Python — OpenAI-compatible client
import os
from openai import OpenAI
client = OpenAI(
api_key=os.environ["COMPRESSION_PLAY_API_KEY"],
base_url="https://api.zur-lix.com/v1",
)
response = client.chat.completions.create(
model="gpt-4o-mini",
messages=[
{"role": "user", "content": "say hi from Zur-lix"},
],
)
print(response.choices[0].message.content)

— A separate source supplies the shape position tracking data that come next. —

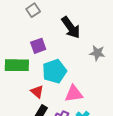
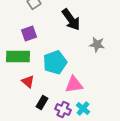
purple square: (38, 46) -> (29, 33), moved
red triangle: (37, 92) -> (28, 81), moved

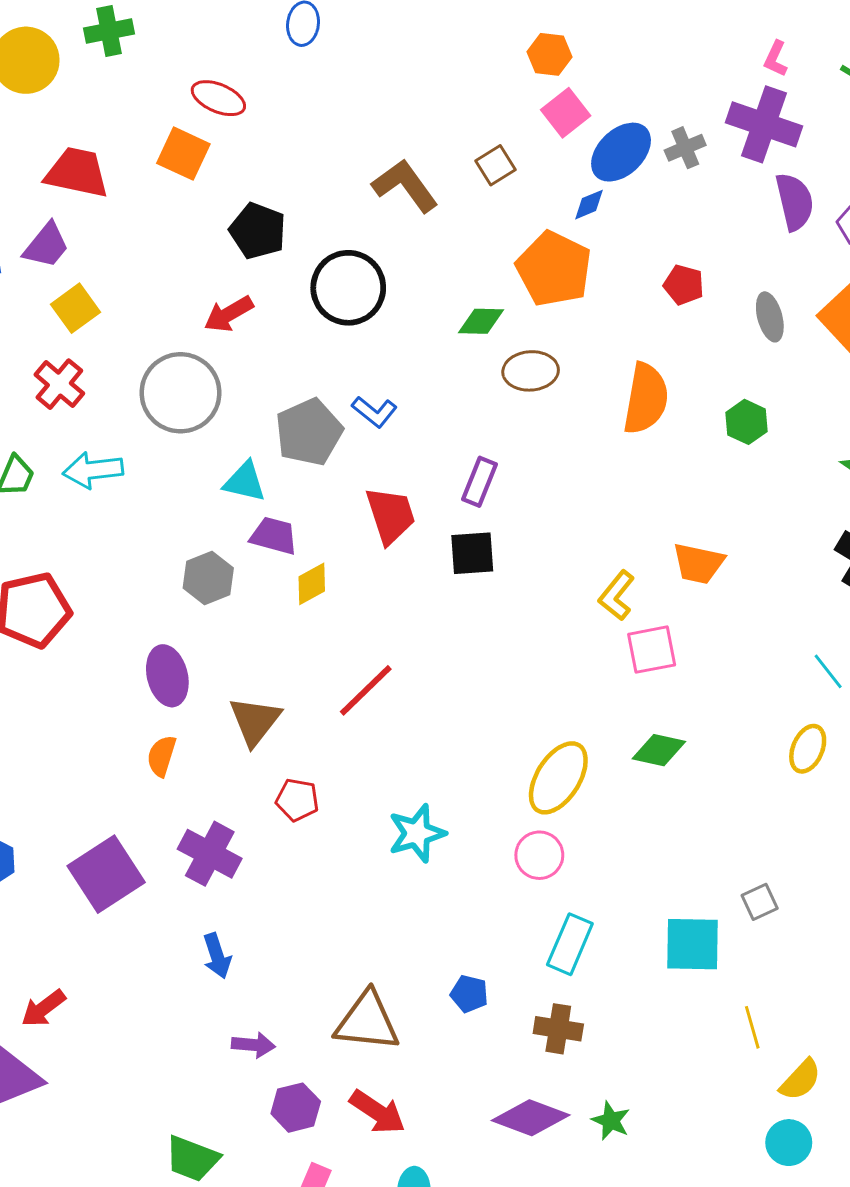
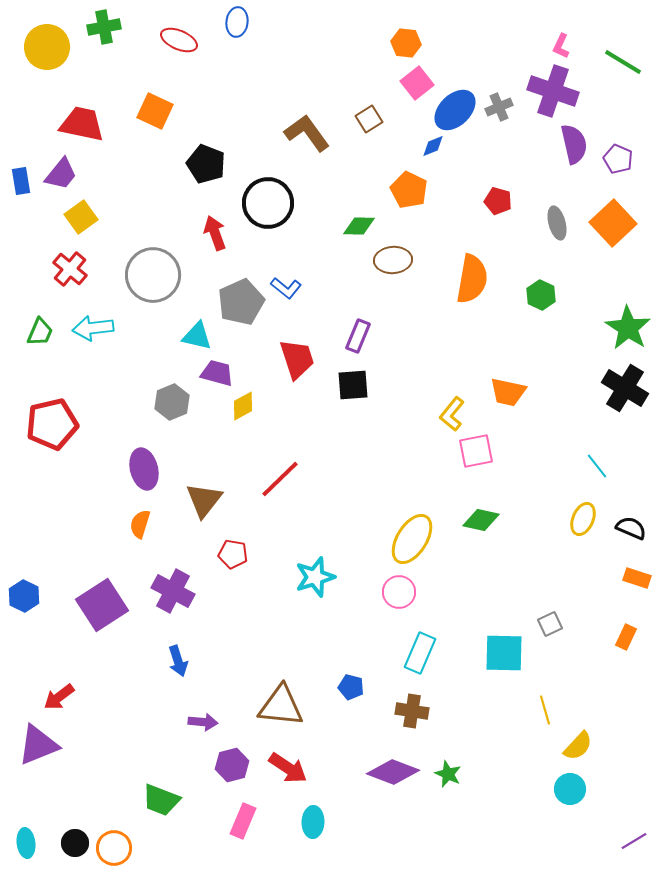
red ellipse: (218, 98) -> (179, 40), moved
orange pentagon: (554, 269) -> (409, 190), size x0.7
red arrow: (229, 314) -> (215, 233), moved, turned 100

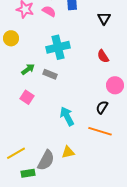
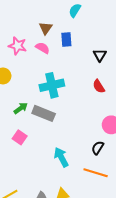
red semicircle: (103, 56) -> (99, 86), moved
gray rectangle: (50, 74) -> (44, 113), size x1.5

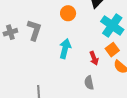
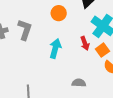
red arrow: (94, 58) -> (85, 43), moved
gray semicircle: (89, 83) -> (79, 83), turned 104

JavaScript — OpenAI-compatible client
import OpenAI from "openai";
const client = new OpenAI({
apiKey: process.env.COMPRESSION_PLAY_API_KEY,
baseURL: "https://api.zur-lix.com/v1",
});
const response = await client.chat.completions.create({
model: "gpt-4o-mini",
messages: [
{ role: "user", content: "say hi from Zur-lix" },
],
});
console.log(response.choices[0].message.content);
cURL — OpenAI-compatible endpoint
curl -sS https://api.zur-lix.com/v1/chat/completions \
-H "Authorization: Bearer $COMPRESSION_PLAY_API_KEY" \
-H "Content-Type: application/json" \
-d '{
"model": "gpt-4o-mini",
"messages": [
{"role": "user", "content": "say hi from Zur-lix"}
]
}'
cURL — Anthropic-compatible endpoint
curl -sS https://api.zur-lix.com/v1/messages \
-H "x-api-key: $COMPRESSION_PLAY_API_KEY" \
-H "anthropic-version: 2023-06-01" \
-H "Content-Type: application/json" \
-d '{
"model": "claude-haiku-4-5",
"max_tokens": 64,
"messages": [
{"role": "user", "content": "say hi from Zur-lix"}
]
}'
Set COMPRESSION_PLAY_API_KEY in
your shell to the key you were handed at invitation. Treat the
key like a password — never paste it into a shared chat,
ticket, log, screenshot, screen recording, or commit. If a key
leaks, contact Zur-lix security at
[email protected]
for an immediate rotation.
Check the Zur-lix dashboard for usage and estimated savings
After making a few requests through Zur-lix from your normal LLM workflow, sign into the dashboard with the same API key to review:
- prompt / completion / total token counts attributed to your account;
- estimated token savings on your own traffic during the evaluation window (corpus-measured, informational only, not guaranteed);
- estimated cost savings derived from the same telemetry;
- routing decisions when multiple models are available.
The dashboard's savings figures are informational estimates computed against the unmodified prompt cost. They are not a promise of a fixed percentage reduction, and they are not customer-billed numbers.